Saved data entries>
-.-.-
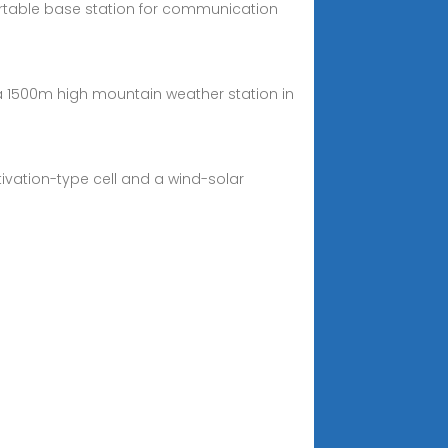
rtable base station for communication
a 1500m high mountain weather station in
vation-type cell and a wind-solar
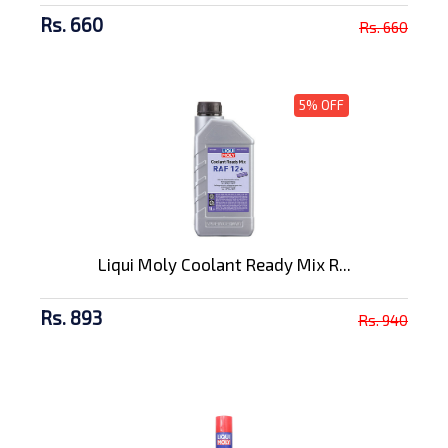
Rs. 660
Rs. 660
5% OFF
Liqui Moly Coolant Ready Mix R...
Rs. 893
Rs. 940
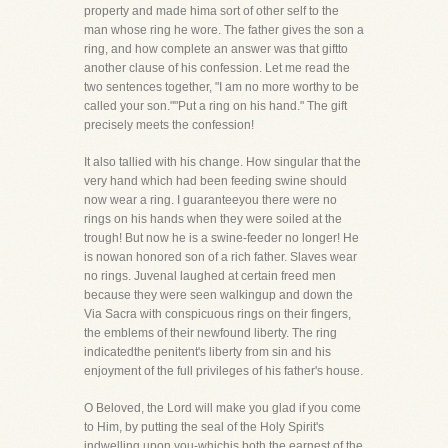
property and made hima sort of other self to the
man whose ring he wore. The father gives the son a
ring, and how complete an answer was that giftto
another clause of his confession. Let me read the
two sentences together, "I am no more worthy to be
called your son.""Put a ring on his hand." The gift
precisely meets the confession!
It also tallied with his change. How singular that the
very hand which had been feeding swine should
now wear a ring. I guaranteeyou there were no
rings on his hands when they were soiled at the
trough! But now he is a swine-feeder no longer! He
is nowan honored son of a rich father. Slaves wear
no rings. Juvenal laughed at certain freed men
because they were seen walkingup and down the
Via Sacra with conspicuous rings on their fingers,
the emblems of their newfound liberty. The ring
indicatedthe penitent's liberty from sin and his
enjoyment of the full privileges of his father's house.
O Beloved, the Lord will make you glad if you come
to Him, by putting the seal of the Holy Spirit's
indwelling upon you-whichis both the earnest of the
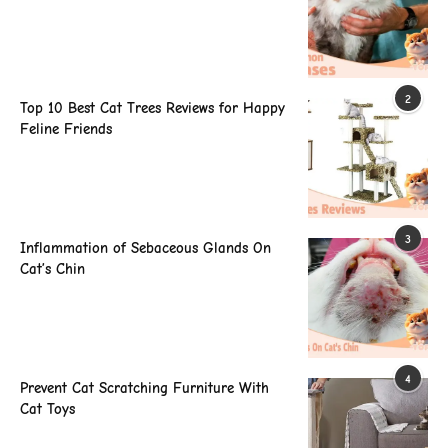
2
Top 10 Best Cat Trees Reviews for Happy
Feline Friends
3
Inflammation of Sebaceous Glands On
Cat’s Chin
4
Prevent Cat Scratching Furniture With
Cat Toys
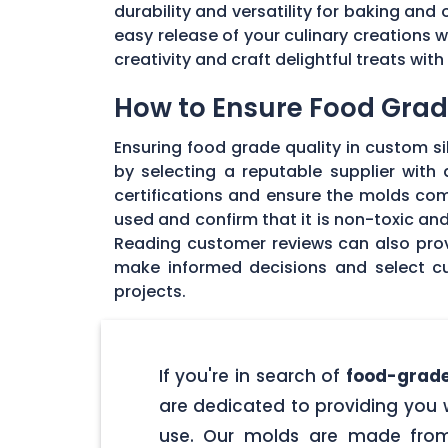
durability and versatility for baking and 
easy release of your culinary creations 
creativity and craft delightful treats wi
How to Ensure Food Grade
Ensuring food grade quality in custom sil
by selecting a reputable supplier with
certifications and ensure the molds com
used and confirm that it is non-toxic an
Reading customer reviews can also provi
make informed decisions and select cu
projects.
If you're in search of
food-grade
are dedicated to providing you w
use. Our molds are made from 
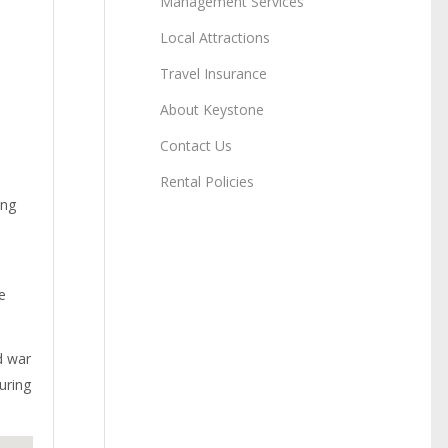
Management Services
Local Attractions
Travel Insurance
About Keystone
Contact Us
Rental Policies
ang
e
d war
uring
-.-.-
AIM OF THE TASK>
Restate the entries above word for word, minus the pictures.

ANSWER BELOW>
rtable base station for communication
a 1500m high mountain weather station in
vation-type cell and a wind-solar
Rs. 660
Rs. 660
5% OFF
Liqui Moly Coolant Ready Mix R...
Rs. 893
Rs. 940
property and made hima sort of other self to the
man whose ring he wore. The father gives the son a
ring, and how complete an answer was that giftto
another clause of his confession. Let me read the
two sentences together, "I am no more worthy to be
called your son.""Put a ring on his hand." The gift
precisely meets the confession!
It also tallied with his change. How singular that the
very hand which had been feeding swine should
now wear a ring. I guaranteeyou there were no
rings on his hands when they were soiled at the
trough! But now he is a swine-feeder no longer! He
is nowan honored son of a rich father. Slaves wear
no rings. Juvenal laughed at certain freed men
because they were seen walkingup and down the
Via Sacra with conspicuous rings on their fingers,
the emblems of their newfound liberty. The ring
indicatedthe penitent's liberty from sin and his
enjoyment of the full privileges of his father's house.
O Beloved, the Lord will make you glad if you come
to Him, by putting the seal of the Holy Spirit's
indwelling upon you-whichis both the earnest of the
2
Top 10 Best Cat Trees Reviews for Happy
Feline Friends
3
Inflammation of Sebaceous Glands On
Cat’s Chin
4
Prevent Cat Scratching Furniture With
Cat Toys
durability and versatility for baking and 
easy release of your culinary creations 
creativity and craft delightful treats wi
How to Ensure Food Grade
Ensuring food grade quality in custom sil
by selecting a reputable supplier with
certifications and ensure the molds com
used and confirm that it is non-toxic an
Reading customer reviews can also provi
make informed decisions and select cu
projects.
If you're in search of
food-grade
are dedicated to providing you w
use. Our molds are made from 
Management Services
Local Attractions
Travel Insurance
About Keystone
Contact Us
Rental Policies
ang
e
d war
uring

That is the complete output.